▸ **Exercises**
**A)** How would you put this sentence from the winter overeating article into Spanish: "Often, it's not calories we crave in winter, it's comfort."
**B)** Can you pick up the article on winter overeating after its last sentence and carry it on?

▸ **Supplied text**
Start of Block

If you’ve noticed an increased appetite over winter, and the reading on the bathroom scales tipping into your personal ‘red-zone,’ you may be wondering why, and also, what you can do about it. Firstly, know you’re not alone with this common cold-season difficulty, which can impact any adult, at any age. The fact is, winter overeating is not in your imagination, and it occurs for a number of reasons.
Fuelling our body is one way to provide it with more warmth, and we naturally seek out warmth in colder weather. We also tend to socialise less in winter, when getting out and about can all feel a bit too much of a challenge. The less we go out and socialise, the more we are ‘home alone,’ and the more we comfort-eat to compensate for feelings of isolation. We also (unless we’re vigilant) tend to exercise less in winter, so the extra calories we’re tempted to consume don’t get a chance to be used up. On top of all this, winter light levels can affect the natural mood-chemicals our body produces, lowering our ‘feel-good’ levels, and causing us to eat in unhealthy ways but which provide comfort in the very short term.
If you are concerned about your winter eating habits, here are some ways to curb them:
Satisfying ‘sippers’
Often, it’s not calories we crave in winter, it’s comfort. This comfort can be found in a lovely hot drink that doesn’t pack in unwanted calories. Choose the following hot drips to sip throughout the day (and consider keeping them on hand in a flask for convenience): broth or miso consomme, herbal teas, heavily diluted fruit juice, lemon juice with just a smidgen of honey, unsweetened milk flavoured with warm spices such as cinnamon and nutmeg.

End of Block

Page text data extracted
Start of Block

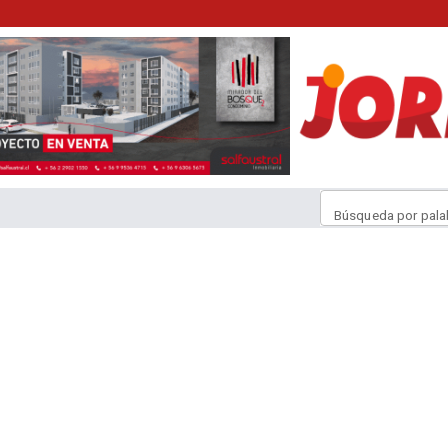
Búsqueda por pala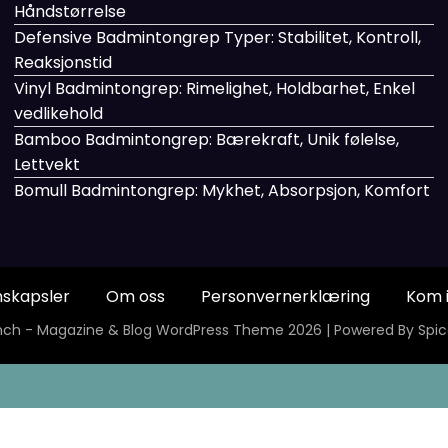
Håndstørrelse
Defensive Badmintongrep Typer: Stabilitet, Kontroll,
Reaksjonstid
Vinyl Badmintongrep: Rimelighet, Holdbarhet, Enkel
vedlikehold
Bamboo Badmintongrep: Bærekraft, Unik følelse,
Lettvekt
Bomull Badmintongrep: Mykhet, Absorpsjon, Komfort
nskapsler
Om oss
Personvernerklæring
Kom i
ch - Magazine & Blog
WordPress
Theme 2026 | Powered By
Spi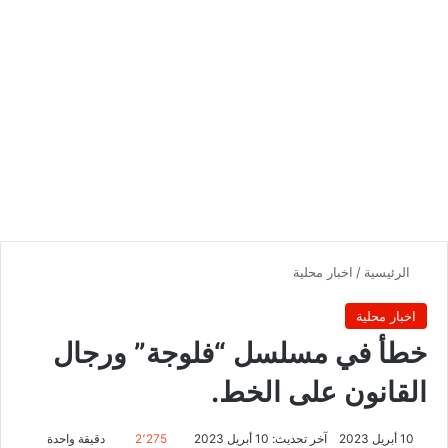
الرئيسية
/
اخبار محلية
اخبار محلية
خطأ في مسلسل “فلوجة” ورجال
القانون على الخط.
10 أبريل 2023
آخر تحديث: 10 أبريل 2023
2٬275
دقيقة واحدة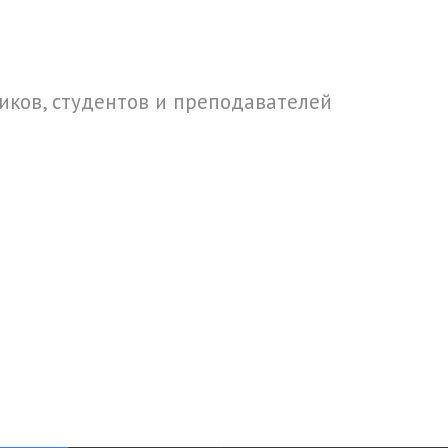
ков, студентов и преподавателей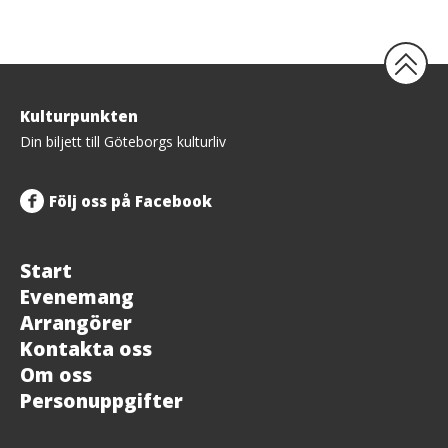
Tillbaka
Kulturpunkten
upp
Din biljett till Göteborgs kulturliv
Följ oss på Facebook
Start
Evenemang
Arrangörer
Kontakta oss
Om oss
Personuppgifter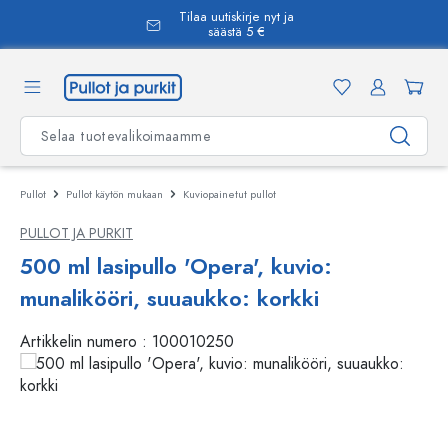
Tilaa uutiskirje nyt ja
äsisältöön
säästä 5 €
Pullot
Pullot käytön mukaan
Kuviopainetut pullot
PULLOT JA PURKIT
500 ml lasipullo 'Opera', kuvio:
munalikööri, suuaukko: korkki
Artikkelin numero :
100010250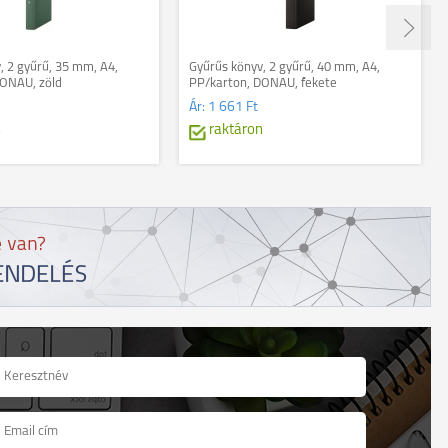
, 2 gyűrű, 35 mm, A4,
Gyűrűs könyv, 2 gyűrű, 40 mm, A4,
DONAU, zöld
PP/karton, DONAU, fekete
Ár:
1 661 Ft
n
raktáron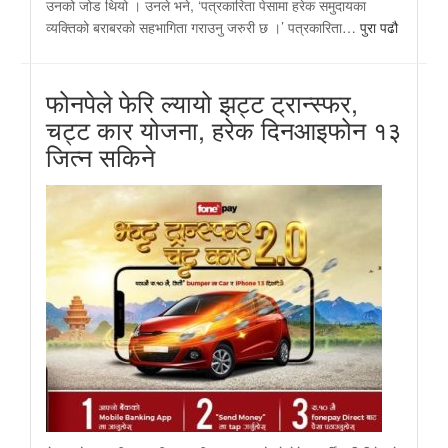
उनको जोड थियो । उनले भने, ‘पत्रकारिता पेसामा हरेक समुदायका
व्यक्तिको बराबरको सहभागिता गराउनु जरुरी छ ।’ पत्रकारिता…
पुरा पढौ
फोनपेले फेरि ल्यायो झट्ट ट्रान्स्फर,
चट्ट कार योजना, हरेक दिनआइफोन १३
जित्न सकिने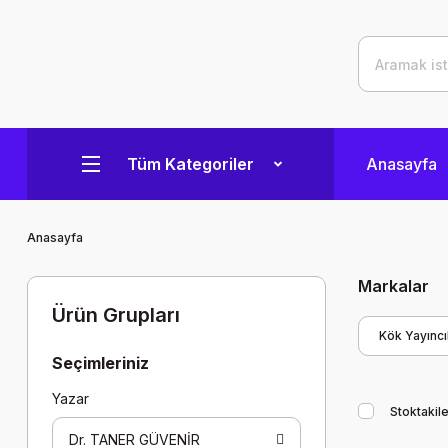
Tüm Kategoriler
Anasayfa
Anasayfa
Markalar
Ürün Grupları
Kök Yayıncıl
Seçimleriniz
Yazar
Stoktakile
Dr. TANER GÜVENİR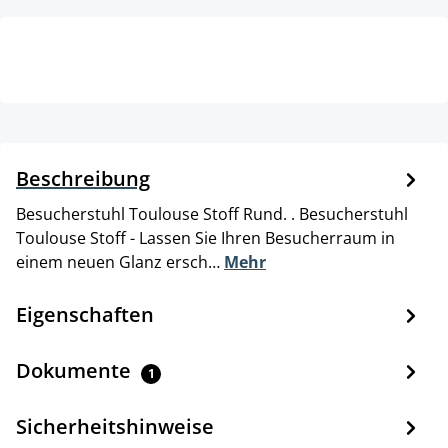
Beschreibung
Besucherstuhl Toulouse Stoff Rund. . Besucherstuhl
Toulouse Stoff - Lassen Sie Ihren Besucherraum in
einem neuen Glanz ersch…
Mehr
Eigenschaften
Dokumente
1
Sicherheitshinweise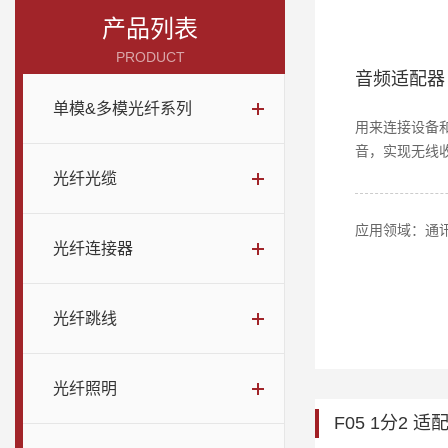
产品列表
PRODUCT
音频适配器
单模&多模光纤系列
用来连接设备
音，实现无线
光纤光缆
应用领域：通
光纤连接器
光纤跳线
光纤照明
F05 1分2 适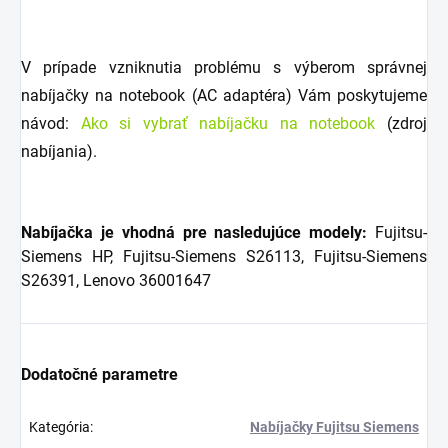
V prípade vzniknutia problému s výberom správnej
nabíjačky na notebook (AC adaptéra) Vám poskytujeme
návod:
Ako si vybrať nabíjačku na notebook
(zdroj
nabíjania).
Nabíjačka je vhodná pre nasledujúce modely:
Fujitsu-
Siemens HP, Fujitsu-Siemens S26113, Fujitsu-Siemens
S26391, Lenovo 36001647
Dodatočné parametre
Kategória
:
Nabíjačky Fujitsu Siemens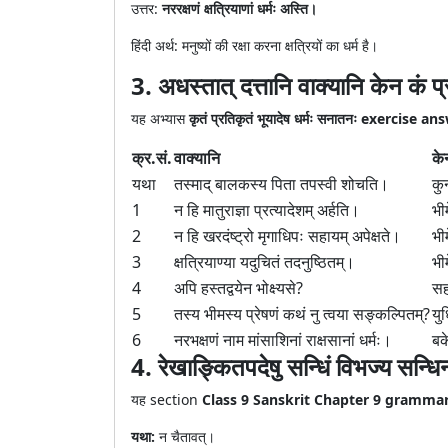
उत्तर:
नररक्षणं क्षत्रियाणां धर्मः अस्ति।
हिंदी अर्थ: मनुष्यों की रक्षा करना क्षत्रियों का धर्म है।
3. अधस्तात् दत्तानि वाक्यानि केन कं प
यह अभ्यास
कृतं प्रतिकृतं भूयादेष धर्मः सनातनः exercise a
क्र.सं.
वाक्यानि
के
यथा
तस्माद् बालकस्य पिता तपस्वी शोचति।
कुन
1
न हि मातुराज्ञा प्रत्यादेशम् अर्हति।
भी
2
न हि खरदंष्ट्रो मृगाधिपः सहायम् अपेक्षते।
भी
3
क्षत्रियाण्या यदुचितं तदनुष्ठितम्।
भी
4
अपि हस्तद्वयेन भोक्ष्यसे?
सह
5
तस्य भीमस्य प्रेषणं कथं नु त्वया सङ्कल्पितम्?
युध
6
नरभक्षणं नाम मांसाशिनां राक्षसानां धर्मः।
बक
4. रेखाङ्कितपदेषु सन्धिं विभज्य सन्
यह section
Class 9 Sanskrit Chapter 9 gramma
यथा:
न चैतावत्।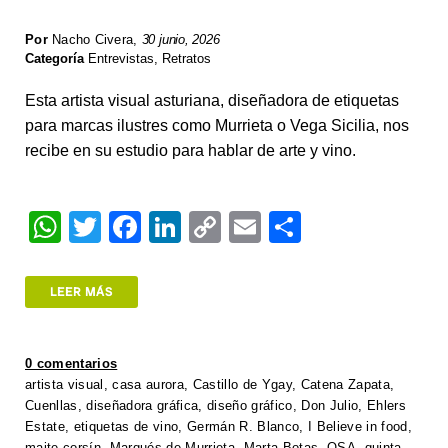
Por
Nacho Civera
,
30 junio, 2026
Categoría
Entrevistas
,
Retratos
Esta artista visual asturiana, diseñadora de etiquetas
para marcas ilustres como Murrieta o Vega Sicilia, nos
recibe en su estudio para hablar de arte y vino.
W
T
F
Li
C
E
S
h
wi
a
n
o
m
h
at
tt
c
k
p
ail
ar
LEER MÁS
s
er
e
e
y
e
A
b
dI
Li
0 comentarios
p
o
n
n
artista visual
,
casa aurora
,
Castillo de Ygay
,
Catena Zapata
,
Cuenllas
,
diseñadora gráfica
,
diseño gráfico
,
Don Julio
,
Ehlers
p
o
k
Estate
,
etiquetas de vino
,
Germán R. Blanco
,
I Believe in food
,
maite corsín
,
Marqués de Murrieta
,
Marta Botas
,
OSA
,
quinta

End of Block

▸ **Task-by-task results**
**A)** A menudo, no son calorías lo que anhelamos en invierno, sino consuelo.

**B)**
Seek out safe doses of sunlight
Healthy, safe, doses of sunlight deliver vitamin D, and can enhance our mood. However those benefits can’t be reaped by sitting in the sun, behind glass. Make the effort to go for a walk or engage in outdoor activities on sunny days – all that may be standing between you and a curbed appetite is a warm coat and some professional advice on skin protection (the sun has the potential to harm your skin, even in winter, so talk to your GP about the sort of skin protection you need over the winter months).
Pack in the protein
Protein is the body’s natural appetite suppressant so be sure to include it in every meal, and snack on it throughout the day. Convenient and healthy protein snacks include dry roasted nuts and chickpeas, low fat yoghurt, jerky (the low-fat, sugar-free variety), veggie sticks with hummus or peanut butter, dry-roasted pumpkin and sunflower seeds, low-fat cottage cheese and apple slices.
Fab fibre
Include fibre in your meals, especially at breakfast – it will keep you feeling satisfied for longer. Fibre-rich breakfast foods include porridge made from oats or brown rice, chia pudding, wholefood muesli, wholegrain toast with peanut butter, baked beans and wholegrain toast, buckwheat pancakes, and bubble & squeak.
Alcohol action!
Reaching for a stiff drink may be comforting when you come in from the cold, but alcohol is sugar laden, and as such, will only increase your appetite. Cutting back on alcohol is a good idea at any time, but especially so in winter when our body takes little encouragement to demand unnecessary calories. If you do want to enjoy a drink in winter, be sure to eat protein-rich snacks at the same time.
Work your way through winter carefully so you emerge from it as fit and healthy as you were before the temperature started to drop!